A quick search of the word “potash” on the newswire service Marketwire.com pulled up more than 20 results, with 12 different companies announcing potash-related news during the month of May. The same search for May 2007 pulled up four results, but none of the companies had an interest in fertilizer-based products.

Ortslan says there’s a reason for that:

“We regard potash and phosphate as ‘need’ commodities, not ‘want’ commodities,” Ortslan says.

The world population has more than doubled since 1950 to 6.6 billion people from 2.2 billion, and is projected to grow to 9 billion by 2050. That means we’ll need more food. But the pressure is being felt now because people in populous and emerging countries like China, India and Brazil, have more buying power and are eating more meat.

That’s putting staple crops like corn, wheat and rice, in high demand, lowering inventories and pushing up prices. Corn alone — which is also doing double duty to produce ethanol fuel — consumes about 40% of all potash, nitrogen and phosphorus in the United States.

“Corn is the biggest consumer of potash,” Ortslan says, “And North America produces half the world’s basic food.”

In the current conditions, the potash market is strong — Ortslan compares the current fertilizer prices to gold at US$1,200 per oz. — but the fundamentals are different, he says.

“The indicator for gold is price; the indicator for potash is volume,” he says. “The market needs volume.”

Ortslan says the price of fertilizer does not play a major role in the overall costs for farmers, who are more concerned about availability so they can increase their yields.

The other problem is that fertilizer is a bulk commodity and that infrastructure can be a problem for a smaller company. While a company could build a heap-leach gold operation for under $200 million, Ortslan says, “you cannot do that for phosphate or potash — those things are extremely expensive.

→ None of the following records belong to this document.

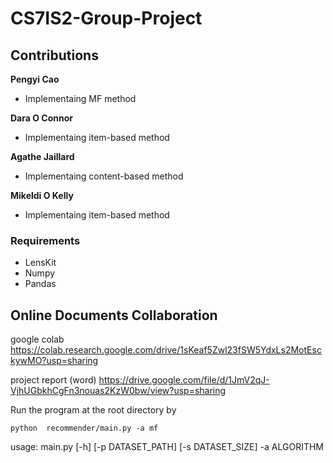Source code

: # CS7IS2-Group-Project

## Contributions

**Pengyi Cao**

* Implementaing MF method

**Dara O Connor**

* Implementaing item-based method

**Agathe Jaillard**

* Implementaing content-based method

**Mikeldi O Kelly**

* Implementaing item-based method


### Requirements
    
* LensKit
* Numpy
* Pandas


## Online Documents Collaboration 

google colab
https://colab.research.google.com/drive/1sKeaf5Zwl23fSW5YdxLs2MotEsckywMO?usp=sharing

project report (word)
https://drive.google.com/file/d/1JmV2qJ-VjhUGbkhCgFn3nouas2KzW0bw/view?usp=sharing





Run the program at the root directory by

`python  recommender/main.py -a mf`

usage: main.py [-h] [-p DATASET_PATH] [-s DATASET_SIZE] -a ALGORITHM
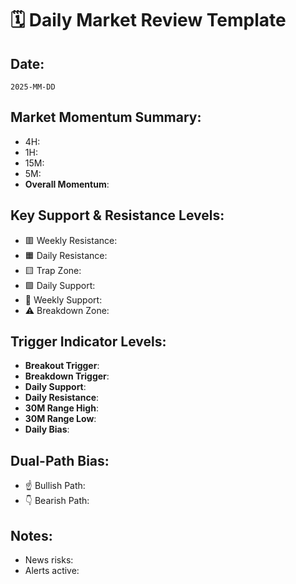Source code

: # 🗓️ Daily Market Review Template

## Date:
`2025-MM-DD`

## Market Momentum Summary:
- 4H:
- 1H:
- 15M:
- 5M:
- **Overall Momentum**:

## Key Support & Resistance Levels:
- 🟥 Weekly Resistance:
- 🟧 Daily Resistance:
- 🟨 Trap Zone:
- 🟩 Daily Support:
- 🔻 Weekly Support:
- ⚠️ Breakdown Zone:

## Trigger Indicator Levels:
- **Breakout Trigger**:
- **Breakdown Trigger**:
- **Daily Support**:
- **Daily Resistance**:
- **30M Range High**:
- **30M Range Low**:
- **Daily Bias**:

## Dual-Path Bias:
- ☝️ Bullish Path:
- 👇 Bearish Path:

## Notes:
- News risks:
- Alerts active:
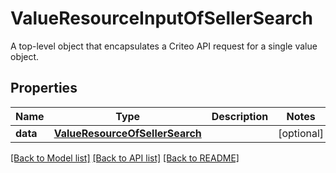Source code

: # ValueResourceInputOfSellerSearch

A top-level object that encapsulates a Criteo API request for a single value object.

## Properties
Name | Type | Description | Notes
------------ | ------------- | ------------- | -------------
**data** | [**ValueResourceOfSellerSearch**](ValueResourceOfSellerSearch.md) |  | [optional] 

[[Back to Model list]](../README.md#documentation-for-models) [[Back to API list]](../README.md#documentation-for-api-endpoints) [[Back to README]](../README.md)


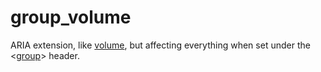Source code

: ---
---
# group_volume

ARIA extension, like [volume](volume), but affecting everything when set
under the <[group](/headers/group)> header.
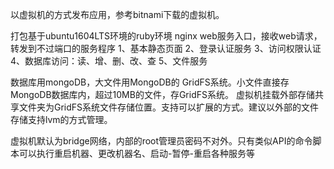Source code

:  
以虚拟机的方式发布应用，参考bitnami下载的虚拟机。

打包基于ubuntu1604LTS环境的ruby环境
nginx web服务入口，接收web请求，转发到不过端口的服务程序
	1、基本静态页面
	2、登录认证服务
	3、访问权限认证
	4、数据库访问：读、增、删、改、查
	5、文件服务

数据库用mongoDB，大文件用MongoDB的 GridFS系统。小文件直接存MongoDB数据库内，超过10MB的文件，存GridFS系统。
	虚拟机挂载外部存储共享文件夹为GridFS系统文件存储位置。支持可以扩展的方式。建议以外部的文件存储支持lvm的方式管理。



虚拟机默认为bridge网络，内部的root管理员密码不对外。只有类似API的命令脚本可以执行重启机器、更改机器名、启动-暂停-重启各种服务等

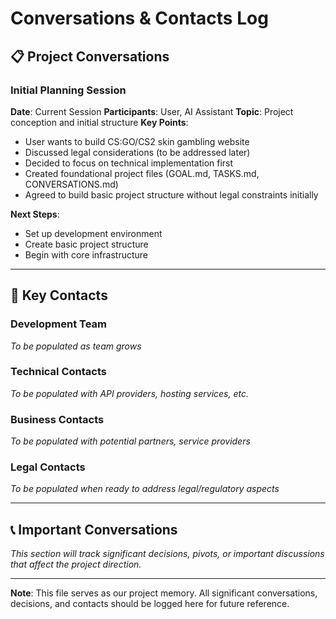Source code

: # Conversations & Contacts Log

## 📋 Project Conversations

### Initial Planning Session
**Date**: Current Session
**Participants**: User, AI Assistant
**Topic**: Project conception and initial structure
**Key Points**:
- User wants to build CS:GO/CS2 skin gambling website
- Discussed legal considerations (to be addressed later)
- Decided to focus on technical implementation first
- Created foundational project files (GOAL.md, TASKS.md, CONVERSATIONS.md)
- Agreed to build basic project structure without legal constraints initially

**Next Steps**:
- Set up development environment
- Create basic project structure
- Begin with core infrastructure

---

## 👥 Key Contacts

### Development Team
*To be populated as team grows*

### Technical Contacts
*To be populated with API providers, hosting services, etc.*

### Business Contacts
*To be populated with potential partners, service providers*

### Legal Contacts
*To be populated when ready to address legal/regulatory aspects*

---

## 📞 Important Conversations

*This section will track significant decisions, pivots, or important discussions that affect the project direction.*

---

**Note**: This file serves as our project memory. All significant conversations, decisions, and contacts should be logged here for future reference.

An integrated operation would cost up to two billion dollars.”

He says the cost barrier is very high for small companies and that the big producers aren’t looking for extra resources. “They have reserves for the next hundred years.”

Ortslan says the future will see smaller producers and that small exploration companies will end up consolidating their resources.

“It is possible something may be financed but the most likely scenario is that they will have partners come through the food chain.”